Stored data entries
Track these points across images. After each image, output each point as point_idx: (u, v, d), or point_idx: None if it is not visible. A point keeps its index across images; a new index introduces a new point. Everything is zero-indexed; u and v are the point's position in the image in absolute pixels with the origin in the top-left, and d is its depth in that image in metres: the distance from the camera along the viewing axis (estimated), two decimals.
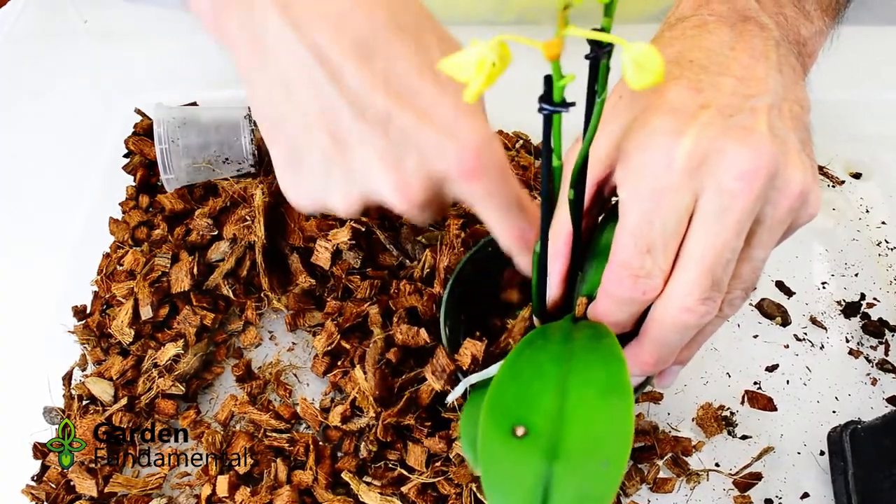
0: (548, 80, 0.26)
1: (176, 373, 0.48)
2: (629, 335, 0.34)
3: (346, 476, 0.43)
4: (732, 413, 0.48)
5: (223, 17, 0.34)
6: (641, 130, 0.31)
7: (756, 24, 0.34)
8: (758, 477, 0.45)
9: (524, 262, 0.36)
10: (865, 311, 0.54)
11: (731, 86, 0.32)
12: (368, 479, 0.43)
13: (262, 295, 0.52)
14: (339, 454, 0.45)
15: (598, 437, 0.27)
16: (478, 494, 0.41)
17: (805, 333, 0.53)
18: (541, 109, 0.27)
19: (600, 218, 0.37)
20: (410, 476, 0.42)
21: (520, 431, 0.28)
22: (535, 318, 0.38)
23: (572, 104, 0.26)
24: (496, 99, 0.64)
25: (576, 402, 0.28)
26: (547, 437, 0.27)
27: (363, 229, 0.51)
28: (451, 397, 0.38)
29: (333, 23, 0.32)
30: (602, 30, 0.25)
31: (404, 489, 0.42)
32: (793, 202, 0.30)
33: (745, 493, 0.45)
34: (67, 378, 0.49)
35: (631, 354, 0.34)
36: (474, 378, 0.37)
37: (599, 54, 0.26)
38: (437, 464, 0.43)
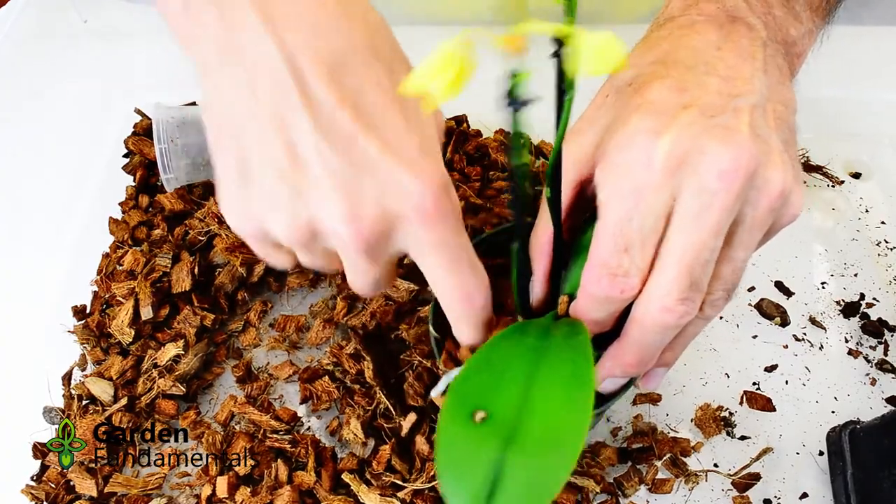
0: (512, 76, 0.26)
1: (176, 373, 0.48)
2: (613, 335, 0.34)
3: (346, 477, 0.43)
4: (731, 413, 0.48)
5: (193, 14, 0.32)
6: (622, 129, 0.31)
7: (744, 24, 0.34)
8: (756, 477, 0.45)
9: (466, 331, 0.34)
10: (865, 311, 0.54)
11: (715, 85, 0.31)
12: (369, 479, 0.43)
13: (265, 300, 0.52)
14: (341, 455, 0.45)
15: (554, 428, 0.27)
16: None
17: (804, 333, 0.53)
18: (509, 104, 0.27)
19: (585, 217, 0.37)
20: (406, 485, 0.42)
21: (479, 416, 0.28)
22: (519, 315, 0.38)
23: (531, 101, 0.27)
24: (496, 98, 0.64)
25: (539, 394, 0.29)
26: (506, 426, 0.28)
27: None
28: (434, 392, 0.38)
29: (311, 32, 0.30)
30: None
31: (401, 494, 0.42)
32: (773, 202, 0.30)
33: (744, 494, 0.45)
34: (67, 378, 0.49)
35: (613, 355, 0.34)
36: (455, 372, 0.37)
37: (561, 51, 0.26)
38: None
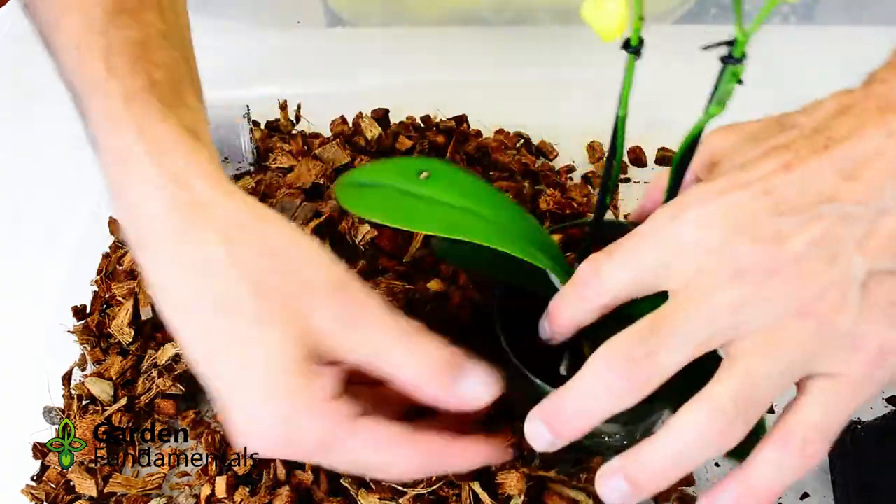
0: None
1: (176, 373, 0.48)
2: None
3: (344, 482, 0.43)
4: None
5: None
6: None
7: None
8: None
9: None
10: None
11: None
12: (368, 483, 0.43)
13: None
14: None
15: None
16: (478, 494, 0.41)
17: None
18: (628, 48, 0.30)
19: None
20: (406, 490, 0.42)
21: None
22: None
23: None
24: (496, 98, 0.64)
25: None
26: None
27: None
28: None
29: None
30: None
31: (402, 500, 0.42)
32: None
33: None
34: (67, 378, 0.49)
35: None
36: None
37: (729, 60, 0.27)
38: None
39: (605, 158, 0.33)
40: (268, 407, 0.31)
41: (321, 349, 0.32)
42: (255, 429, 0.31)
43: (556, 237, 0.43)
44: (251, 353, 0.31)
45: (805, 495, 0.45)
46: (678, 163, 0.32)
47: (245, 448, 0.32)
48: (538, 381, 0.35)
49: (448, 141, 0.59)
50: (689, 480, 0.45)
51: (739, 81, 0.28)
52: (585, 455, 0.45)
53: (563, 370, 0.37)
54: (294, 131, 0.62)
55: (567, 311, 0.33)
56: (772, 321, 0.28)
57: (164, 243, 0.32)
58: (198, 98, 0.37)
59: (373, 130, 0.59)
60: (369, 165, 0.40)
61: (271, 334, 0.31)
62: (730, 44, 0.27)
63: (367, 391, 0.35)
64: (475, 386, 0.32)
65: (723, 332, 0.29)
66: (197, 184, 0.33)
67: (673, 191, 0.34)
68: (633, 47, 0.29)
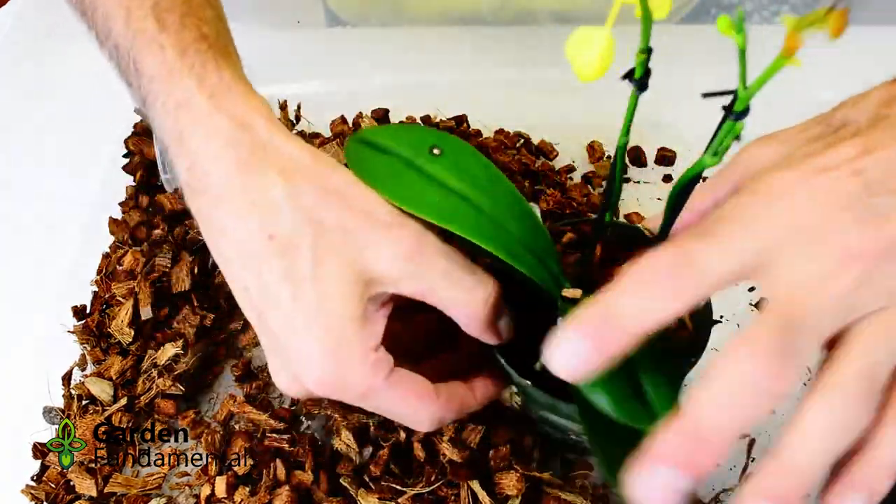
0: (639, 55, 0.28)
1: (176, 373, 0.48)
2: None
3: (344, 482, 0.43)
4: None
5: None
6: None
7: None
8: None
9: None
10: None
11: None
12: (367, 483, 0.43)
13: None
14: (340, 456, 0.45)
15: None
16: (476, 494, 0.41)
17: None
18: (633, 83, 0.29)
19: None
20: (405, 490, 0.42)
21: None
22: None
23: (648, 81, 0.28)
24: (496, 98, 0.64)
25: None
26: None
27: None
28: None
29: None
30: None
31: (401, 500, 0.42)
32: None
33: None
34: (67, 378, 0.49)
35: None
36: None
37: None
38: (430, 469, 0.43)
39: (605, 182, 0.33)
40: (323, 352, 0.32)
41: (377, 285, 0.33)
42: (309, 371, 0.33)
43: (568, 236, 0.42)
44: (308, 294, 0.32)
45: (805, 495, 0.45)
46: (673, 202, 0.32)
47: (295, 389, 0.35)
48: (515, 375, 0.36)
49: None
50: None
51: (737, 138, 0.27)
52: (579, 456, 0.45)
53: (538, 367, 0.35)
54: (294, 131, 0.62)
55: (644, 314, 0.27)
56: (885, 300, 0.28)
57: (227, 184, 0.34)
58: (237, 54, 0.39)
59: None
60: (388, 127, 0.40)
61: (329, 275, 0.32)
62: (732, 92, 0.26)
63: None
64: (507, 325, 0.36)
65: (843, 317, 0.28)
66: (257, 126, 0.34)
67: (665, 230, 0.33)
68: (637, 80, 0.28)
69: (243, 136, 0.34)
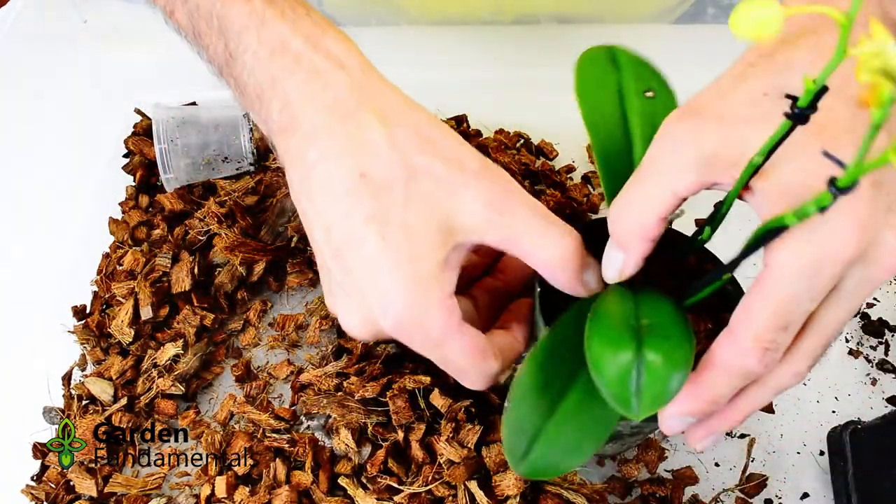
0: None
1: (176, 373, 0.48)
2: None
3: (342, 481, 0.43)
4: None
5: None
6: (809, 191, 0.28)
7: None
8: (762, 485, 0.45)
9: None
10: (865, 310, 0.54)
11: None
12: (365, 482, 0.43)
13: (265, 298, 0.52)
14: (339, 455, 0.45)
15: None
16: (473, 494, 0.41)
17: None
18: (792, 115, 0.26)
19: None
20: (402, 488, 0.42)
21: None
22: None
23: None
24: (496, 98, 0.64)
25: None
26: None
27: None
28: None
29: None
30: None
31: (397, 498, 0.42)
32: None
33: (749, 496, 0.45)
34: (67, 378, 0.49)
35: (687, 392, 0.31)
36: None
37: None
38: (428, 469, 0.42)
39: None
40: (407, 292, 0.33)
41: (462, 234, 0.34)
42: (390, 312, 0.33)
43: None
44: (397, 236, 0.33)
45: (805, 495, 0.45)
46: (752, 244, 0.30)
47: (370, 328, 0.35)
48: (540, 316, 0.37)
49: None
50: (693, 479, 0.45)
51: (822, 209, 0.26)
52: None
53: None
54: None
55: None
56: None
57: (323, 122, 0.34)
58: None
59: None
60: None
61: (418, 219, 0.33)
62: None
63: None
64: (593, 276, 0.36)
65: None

Problem
Quote the records above exactly, leaving out any pictures.

Completed task
Track these points across images. After each image, output each point as point_idx: (u, v, d), or point_idx: None if it is not visible. A point keeps its index across images; a new index introduces a new point. Everything is zero-indexed; u and v are the point's position in the image in absolute pixels with the origin in the top-left, and d is its depth in that image in metres: the distance from the camera along the viewing axis (estimated), two decimals.
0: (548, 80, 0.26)
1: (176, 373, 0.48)
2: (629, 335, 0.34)
3: (346, 476, 0.43)
4: (732, 413, 0.48)
5: (223, 17, 0.34)
6: (641, 130, 0.31)
7: (756, 24, 0.34)
8: (758, 477, 0.45)
9: (524, 262, 0.36)
10: (865, 311, 0.54)
11: (731, 86, 0.32)
12: (368, 479, 0.43)
13: (262, 295, 0.52)
14: (339, 454, 0.45)
15: (598, 437, 0.27)
16: (478, 494, 0.41)
17: (805, 333, 0.53)
18: (541, 109, 0.27)
19: (600, 218, 0.37)
20: (410, 476, 0.42)
21: (520, 431, 0.28)
22: (535, 318, 0.38)
23: (572, 104, 0.26)
24: (496, 99, 0.64)
25: (576, 402, 0.28)
26: (547, 437, 0.27)
27: (363, 229, 0.51)
28: (451, 397, 0.38)
29: (333, 23, 0.32)
30: (602, 30, 0.25)
31: (404, 489, 0.42)
32: (793, 202, 0.30)
33: (745, 493, 0.45)
34: (67, 378, 0.49)
35: (631, 354, 0.34)
36: (474, 378, 0.37)
37: (599, 54, 0.26)
38: (437, 464, 0.43)
0: (512, 76, 0.26)
1: (176, 373, 0.48)
2: (613, 335, 0.34)
3: (346, 477, 0.43)
4: (731, 413, 0.48)
5: (193, 14, 0.32)
6: (622, 129, 0.31)
7: (744, 24, 0.34)
8: (756, 477, 0.45)
9: (466, 331, 0.34)
10: (865, 311, 0.54)
11: (715, 85, 0.31)
12: (369, 479, 0.43)
13: (265, 300, 0.52)
14: (341, 455, 0.45)
15: (554, 428, 0.27)
16: None
17: (804, 333, 0.53)
18: (509, 104, 0.27)
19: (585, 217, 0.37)
20: (406, 485, 0.42)
21: (479, 416, 0.28)
22: (519, 315, 0.38)
23: (531, 101, 0.27)
24: (496, 98, 0.64)
25: (539, 394, 0.29)
26: (506, 426, 0.28)
27: None
28: (434, 392, 0.38)
29: (311, 32, 0.30)
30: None
31: (401, 494, 0.42)
32: (773, 202, 0.30)
33: (744, 494, 0.45)
34: (67, 378, 0.49)
35: (613, 355, 0.34)
36: (455, 372, 0.37)
37: (561, 51, 0.26)
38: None
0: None
1: (176, 373, 0.48)
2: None
3: (344, 482, 0.43)
4: None
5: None
6: None
7: None
8: None
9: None
10: None
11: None
12: (368, 483, 0.43)
13: None
14: None
15: None
16: (478, 494, 0.41)
17: None
18: (628, 48, 0.30)
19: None
20: (406, 490, 0.42)
21: None
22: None
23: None
24: (496, 98, 0.64)
25: None
26: None
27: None
28: None
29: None
30: None
31: (402, 500, 0.42)
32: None
33: None
34: (67, 378, 0.49)
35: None
36: None
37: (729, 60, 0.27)
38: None
39: (605, 158, 0.33)
40: (268, 407, 0.31)
41: (321, 349, 0.32)
42: (255, 429, 0.31)
43: (556, 237, 0.43)
44: (251, 353, 0.31)
45: (805, 495, 0.45)
46: (678, 163, 0.32)
47: (245, 448, 0.32)
48: (538, 381, 0.35)
49: (448, 141, 0.59)
50: (689, 480, 0.45)
51: (739, 81, 0.28)
52: (585, 455, 0.45)
53: (563, 370, 0.37)
54: (294, 131, 0.62)
55: (567, 311, 0.33)
56: (772, 321, 0.28)
57: (164, 243, 0.32)
58: (198, 98, 0.37)
59: (373, 130, 0.59)
60: (369, 165, 0.40)
61: (271, 334, 0.31)
62: (730, 44, 0.27)
63: (367, 391, 0.35)
64: (475, 386, 0.32)
65: (723, 332, 0.29)
66: (197, 184, 0.33)
67: (673, 191, 0.34)
68: (633, 47, 0.29)
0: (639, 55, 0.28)
1: (176, 373, 0.48)
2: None
3: (344, 482, 0.43)
4: None
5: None
6: None
7: None
8: None
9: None
10: None
11: None
12: (367, 483, 0.43)
13: None
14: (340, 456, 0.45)
15: None
16: (476, 494, 0.41)
17: None
18: (633, 83, 0.29)
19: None
20: (405, 490, 0.42)
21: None
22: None
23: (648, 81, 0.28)
24: (496, 98, 0.64)
25: None
26: None
27: None
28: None
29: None
30: None
31: (401, 500, 0.42)
32: None
33: None
34: (67, 378, 0.49)
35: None
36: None
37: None
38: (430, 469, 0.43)
39: (605, 182, 0.33)
40: (323, 352, 0.32)
41: (377, 285, 0.33)
42: (309, 371, 0.33)
43: (568, 236, 0.42)
44: (308, 294, 0.32)
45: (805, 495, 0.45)
46: (673, 202, 0.32)
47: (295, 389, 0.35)
48: (515, 375, 0.36)
49: None
50: None
51: (737, 138, 0.27)
52: (579, 456, 0.45)
53: (538, 367, 0.35)
54: (294, 131, 0.62)
55: (644, 314, 0.27)
56: (885, 300, 0.28)
57: (227, 184, 0.34)
58: (237, 54, 0.39)
59: None
60: (388, 127, 0.40)
61: (329, 275, 0.32)
62: (732, 92, 0.26)
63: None
64: (507, 325, 0.36)
65: (843, 317, 0.28)
66: (257, 126, 0.34)
67: (665, 230, 0.33)
68: (637, 80, 0.28)
69: (243, 136, 0.34)
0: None
1: (176, 373, 0.48)
2: None
3: (342, 481, 0.43)
4: None
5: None
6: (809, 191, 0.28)
7: None
8: (762, 485, 0.45)
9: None
10: (865, 310, 0.54)
11: None
12: (365, 482, 0.43)
13: (265, 298, 0.52)
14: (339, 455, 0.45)
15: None
16: (473, 494, 0.41)
17: None
18: (792, 115, 0.26)
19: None
20: (402, 488, 0.42)
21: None
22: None
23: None
24: (496, 98, 0.64)
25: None
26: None
27: None
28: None
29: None
30: None
31: (397, 498, 0.42)
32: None
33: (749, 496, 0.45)
34: (67, 378, 0.49)
35: (687, 392, 0.31)
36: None
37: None
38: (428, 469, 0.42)
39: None
40: (407, 292, 0.33)
41: (462, 234, 0.34)
42: (390, 312, 0.33)
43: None
44: (397, 236, 0.33)
45: (805, 495, 0.45)
46: (752, 244, 0.30)
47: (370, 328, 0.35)
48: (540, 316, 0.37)
49: None
50: (693, 479, 0.45)
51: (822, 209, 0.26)
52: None
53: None
54: None
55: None
56: None
57: (323, 122, 0.34)
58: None
59: None
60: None
61: (418, 219, 0.33)
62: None
63: None
64: (593, 276, 0.36)
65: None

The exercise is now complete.